(Exercise tasks)
1 – Output the part of the ExpandedGenres query explanation that opens with the words containing "1. Common Table" and closes with "the movie's ID.".
2 – Answer these questions from the ExpandedGenres query explanation:
(a) Which column holds each movie's genre IDs?
(b) Which table supplies the genre name for each genre ID?
(c) How often does a movie with multiple genres appear in the CTE's result?
3 – Resume the ExpandedGenres query explanation from the point where it stops.

1. Common Table Expression (CTE) - `ExpandedGenres`:

* This CTE is aiming to "expand" or "flatten" movies based on their genres. It looks like each movie in the movies table has an array (or similar list-type structure) of genre IDs in `genre_ids`.
* `SELECT UNNEST(movies.genre_ids) as movie_genre_id, movies.id FROM movies`: This line is unnesting (or exploding) the `genre_ids` list for each movie. This means if a movie has multiple genre IDs in its `genre_ids`, each genre ID will become a separate row, paired with the movie's ID.
* The resulting table of `movie_id` and `movie_genre_id` is then joined with the original movies table (to fetch the movie's full details, although only the id is used in this CTE) and the genres table to fetch the genre's name corresponding to each `movie_genre_id`.
* The result of the CTE will be a table with movie_id, `movie_genre_id`, and the genre's name (`genre_name`) for every movie. Note that if a movie has multiple genres, it will appear in multiple rows, one for each genre.

(Information supplied)
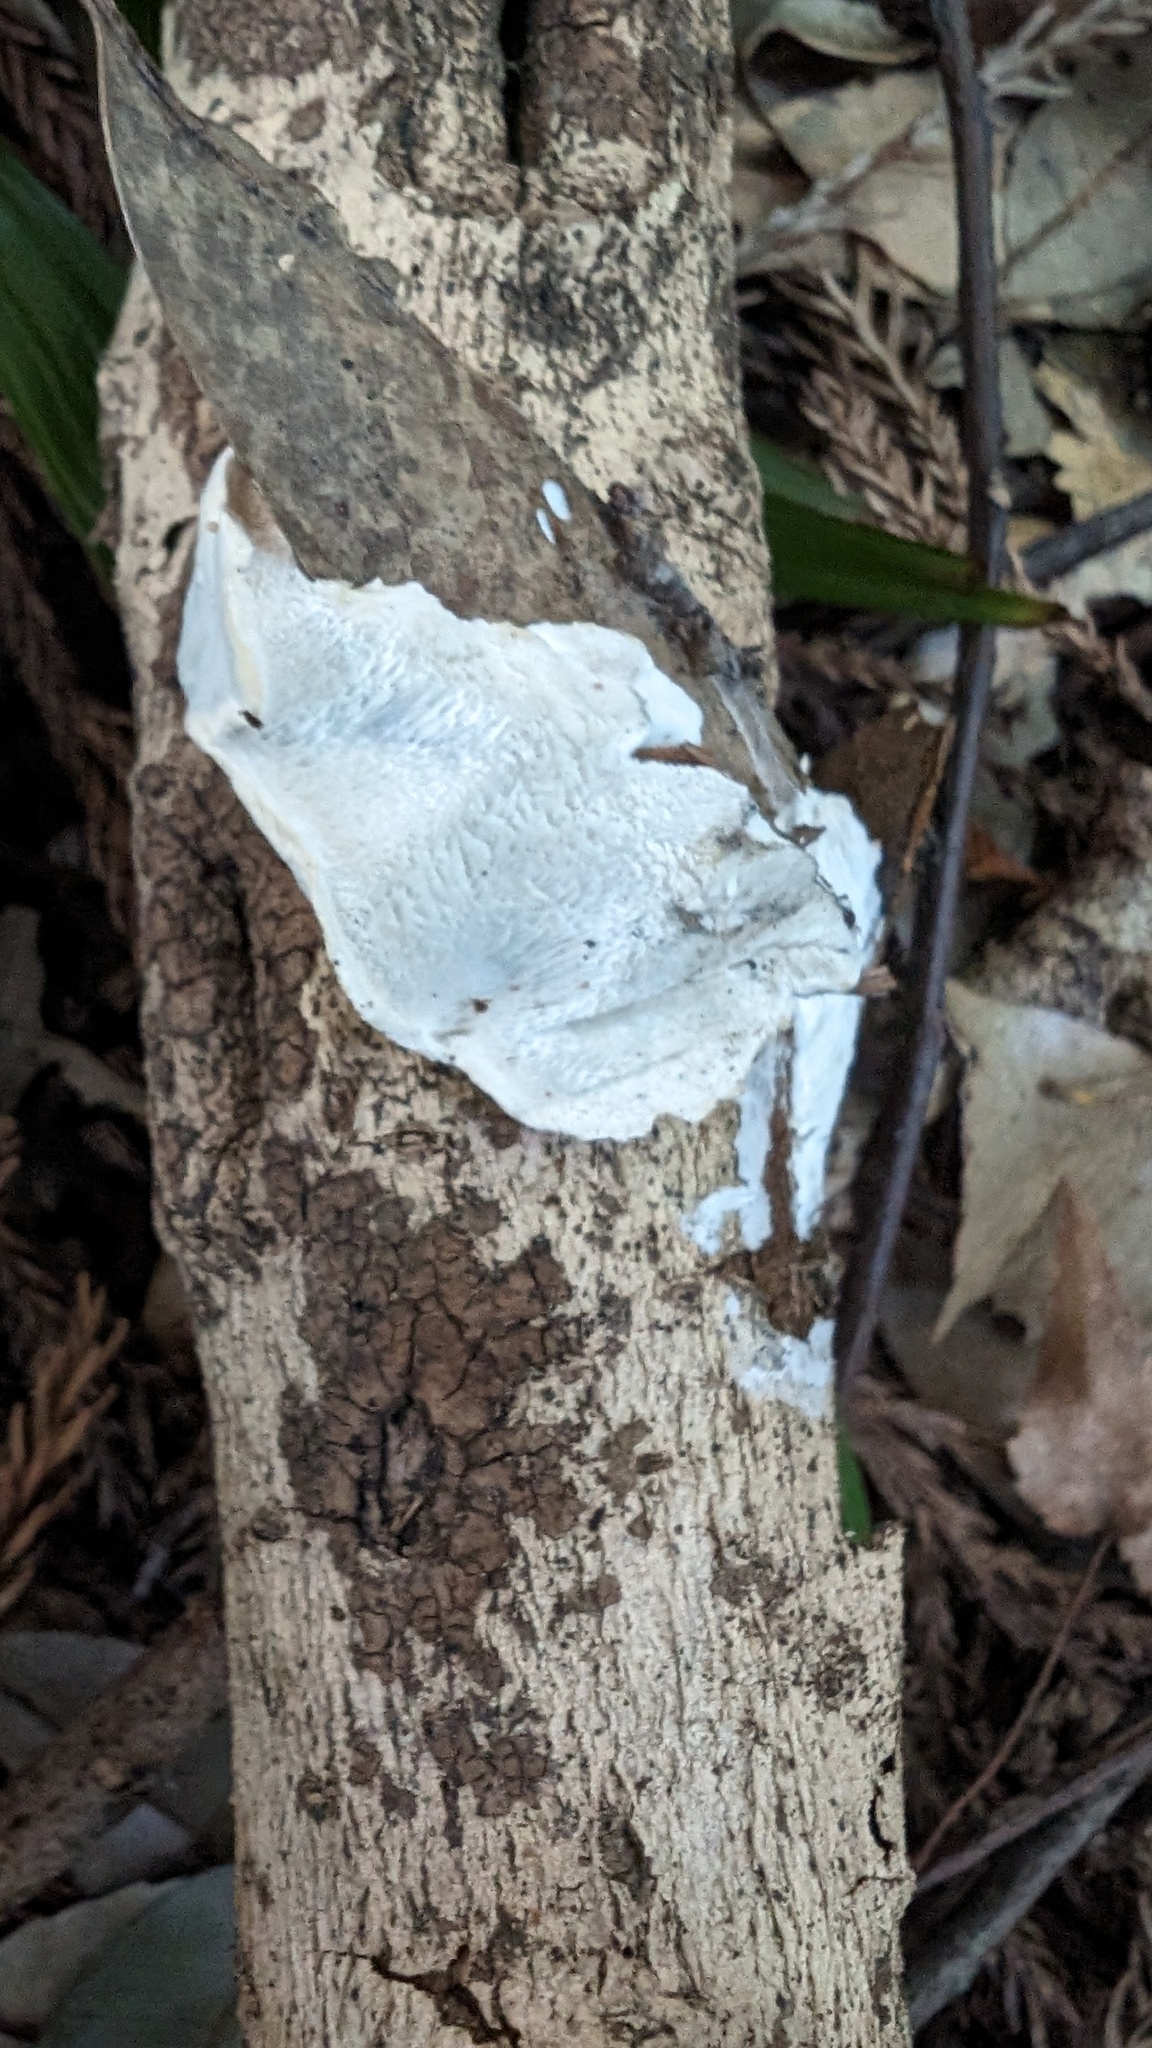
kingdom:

(Responses to the tasks)
1 –
1. Common Table Expression (CTE) - `ExpandedGenres`:

* This CTE is aiming to "expand" or "flatten" movies based on their genres. It looks like each movie in the movies table has an array (or similar list-type structure) of genre IDs in `genre_ids`.
* `SELECT UNNEST(movies.genre_ids) as movie_genre_id, movies.id FROM movies`: This line is unnesting (or exploding) the `genre_ids` list for each movie. This means if a movie has multiple genre IDs in its `genre_ids`, each genre ID will become a separate row, paired with the movie's ID.

2 –
(a) `genre_ids`
(b) The genres table
(c) In multiple rows, one for each genre

3 –
2. Main Query:

* The main query then operates on the `ExpandedGenres` CTE.
* It groups the rows by `movie_id` (i.e., each movie will only appear once in the final output).
* For each `movie_id`, it aggregates the genre names using `STRING_AGG`. The `STRING_AGG` function is concatenating the genre names together with a comma and space (', ') in between them. So, for each movie, you'll get a single string that lists all its genres.
* The result will be a table where each row contains a movie's ID and a concatenated string of all its genres.

### Creating a table with movie and genres

We can now create a new table in the DuckDB instance that contains detailed information about movies, including a concatenated string of their genre names. We will call it `movie_genre_data`.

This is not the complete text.